Georgiana gave her a playful swat. "He writes a lot of your family. Just read it, Ing."

She huffed and took it from Georgiana. The lovey-dovey part of the letter was atrocious. She gave a little 'hmph' and crumpled it up. "I hate him so much."

Anoushka and Georgiana exchanged glances. "Surely he's not completely intolerable?" Anoushka asked.

Ing scoffed. "He is, actually."

"Perhaps… you should speak with him about how you do not agree with his… romanticism and flamboyant displays of affection," Georgiana suggested timidly.

Ing's eyes widened. "No, I couldn't possibly! If he takes offense, he'd call off the engagement!"

"Isn't that what you want?" Anoushka asked.

"Noushka, you don't understand. My father is gravely ill. If Thorsten were a poor man with no help to my father, I'd dump him myself in a heartbeat. But he's not poor. He has a great deal of wealth that he uses to pay for my father's medical bills."

The girls rushed to Ing's side. "Oh darling," Anoushka said. "We didn't know it was so bad."

Ing shook her head defiantly. "It's fine," she said.

Georgiana grinned wickedly. "Let's have a ceremonial burning of the letter, then."

Anoushka laughed. "It sounds brilliant!"

Thus the three girls began a tradition.

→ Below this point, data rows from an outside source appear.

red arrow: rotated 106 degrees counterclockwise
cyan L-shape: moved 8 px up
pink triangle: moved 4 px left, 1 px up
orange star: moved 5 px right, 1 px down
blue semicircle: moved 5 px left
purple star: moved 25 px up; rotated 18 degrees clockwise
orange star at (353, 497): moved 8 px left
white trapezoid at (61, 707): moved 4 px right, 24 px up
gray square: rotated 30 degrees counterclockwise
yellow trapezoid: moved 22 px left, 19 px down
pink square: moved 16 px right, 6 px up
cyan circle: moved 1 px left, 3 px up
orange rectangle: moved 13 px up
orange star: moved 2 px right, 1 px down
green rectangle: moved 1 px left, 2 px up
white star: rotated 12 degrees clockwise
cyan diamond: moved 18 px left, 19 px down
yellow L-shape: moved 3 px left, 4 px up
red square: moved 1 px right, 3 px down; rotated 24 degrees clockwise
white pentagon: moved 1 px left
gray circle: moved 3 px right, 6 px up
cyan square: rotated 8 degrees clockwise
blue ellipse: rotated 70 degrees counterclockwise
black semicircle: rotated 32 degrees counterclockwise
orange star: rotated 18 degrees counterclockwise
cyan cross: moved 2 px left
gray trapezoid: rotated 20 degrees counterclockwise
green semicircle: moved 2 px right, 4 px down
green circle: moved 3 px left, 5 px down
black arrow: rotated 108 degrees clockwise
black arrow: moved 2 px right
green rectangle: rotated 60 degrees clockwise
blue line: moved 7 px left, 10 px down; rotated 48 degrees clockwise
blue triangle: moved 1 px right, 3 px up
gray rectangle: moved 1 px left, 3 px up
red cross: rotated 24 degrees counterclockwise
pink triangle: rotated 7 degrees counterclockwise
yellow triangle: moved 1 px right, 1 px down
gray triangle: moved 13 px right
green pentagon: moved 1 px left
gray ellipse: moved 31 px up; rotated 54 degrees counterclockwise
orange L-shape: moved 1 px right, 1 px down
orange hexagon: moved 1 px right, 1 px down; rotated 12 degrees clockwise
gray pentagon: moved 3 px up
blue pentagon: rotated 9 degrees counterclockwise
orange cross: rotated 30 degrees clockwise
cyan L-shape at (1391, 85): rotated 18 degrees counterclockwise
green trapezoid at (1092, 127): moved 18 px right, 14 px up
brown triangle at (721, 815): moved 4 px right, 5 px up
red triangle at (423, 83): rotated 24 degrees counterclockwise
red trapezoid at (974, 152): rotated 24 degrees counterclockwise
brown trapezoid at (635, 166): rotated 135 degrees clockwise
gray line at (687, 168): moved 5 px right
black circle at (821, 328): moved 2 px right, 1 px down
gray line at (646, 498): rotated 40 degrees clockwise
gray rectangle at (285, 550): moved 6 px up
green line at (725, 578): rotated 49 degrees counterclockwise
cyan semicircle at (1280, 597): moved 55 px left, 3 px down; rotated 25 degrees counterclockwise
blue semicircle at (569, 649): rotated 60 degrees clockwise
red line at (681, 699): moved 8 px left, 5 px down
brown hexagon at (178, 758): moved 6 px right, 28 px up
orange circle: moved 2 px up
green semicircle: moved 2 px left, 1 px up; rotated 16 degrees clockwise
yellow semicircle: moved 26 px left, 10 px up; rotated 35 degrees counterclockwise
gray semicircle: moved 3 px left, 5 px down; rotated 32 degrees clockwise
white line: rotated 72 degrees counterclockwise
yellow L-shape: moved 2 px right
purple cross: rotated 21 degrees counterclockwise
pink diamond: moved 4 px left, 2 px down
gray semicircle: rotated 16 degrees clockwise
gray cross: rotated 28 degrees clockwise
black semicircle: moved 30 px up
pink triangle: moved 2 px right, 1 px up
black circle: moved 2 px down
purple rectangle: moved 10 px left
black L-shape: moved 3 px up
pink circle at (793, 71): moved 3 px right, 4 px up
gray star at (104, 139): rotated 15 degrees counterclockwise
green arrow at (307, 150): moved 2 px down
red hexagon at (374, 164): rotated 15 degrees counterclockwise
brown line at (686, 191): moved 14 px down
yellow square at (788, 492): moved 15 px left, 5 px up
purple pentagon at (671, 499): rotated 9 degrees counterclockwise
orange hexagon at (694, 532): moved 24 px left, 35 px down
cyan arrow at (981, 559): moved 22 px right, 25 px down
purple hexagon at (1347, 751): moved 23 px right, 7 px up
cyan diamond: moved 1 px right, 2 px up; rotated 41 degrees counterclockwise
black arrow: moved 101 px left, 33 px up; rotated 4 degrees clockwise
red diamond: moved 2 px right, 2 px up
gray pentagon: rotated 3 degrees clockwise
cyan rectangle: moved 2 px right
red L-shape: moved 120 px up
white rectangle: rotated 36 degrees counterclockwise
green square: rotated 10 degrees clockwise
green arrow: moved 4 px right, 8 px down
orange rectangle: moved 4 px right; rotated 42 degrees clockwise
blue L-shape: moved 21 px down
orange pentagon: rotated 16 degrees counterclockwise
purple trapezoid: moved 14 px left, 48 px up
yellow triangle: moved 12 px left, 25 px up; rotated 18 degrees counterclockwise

Every time a letter from Thorsten for Ing came, and any upsetting letter for Anoushka and Georgiana came, the girls promptly took it and tossed it into their fireplace together, or if it was too hot for a fire, such as Ing pointed out on that warm August day, they tore the letter to pieces and tossed it into the fireplace anyway, letting it sit there until the next fire was lit. When they finished, they brushed their hands on their skirts and smiled at their accomplishment.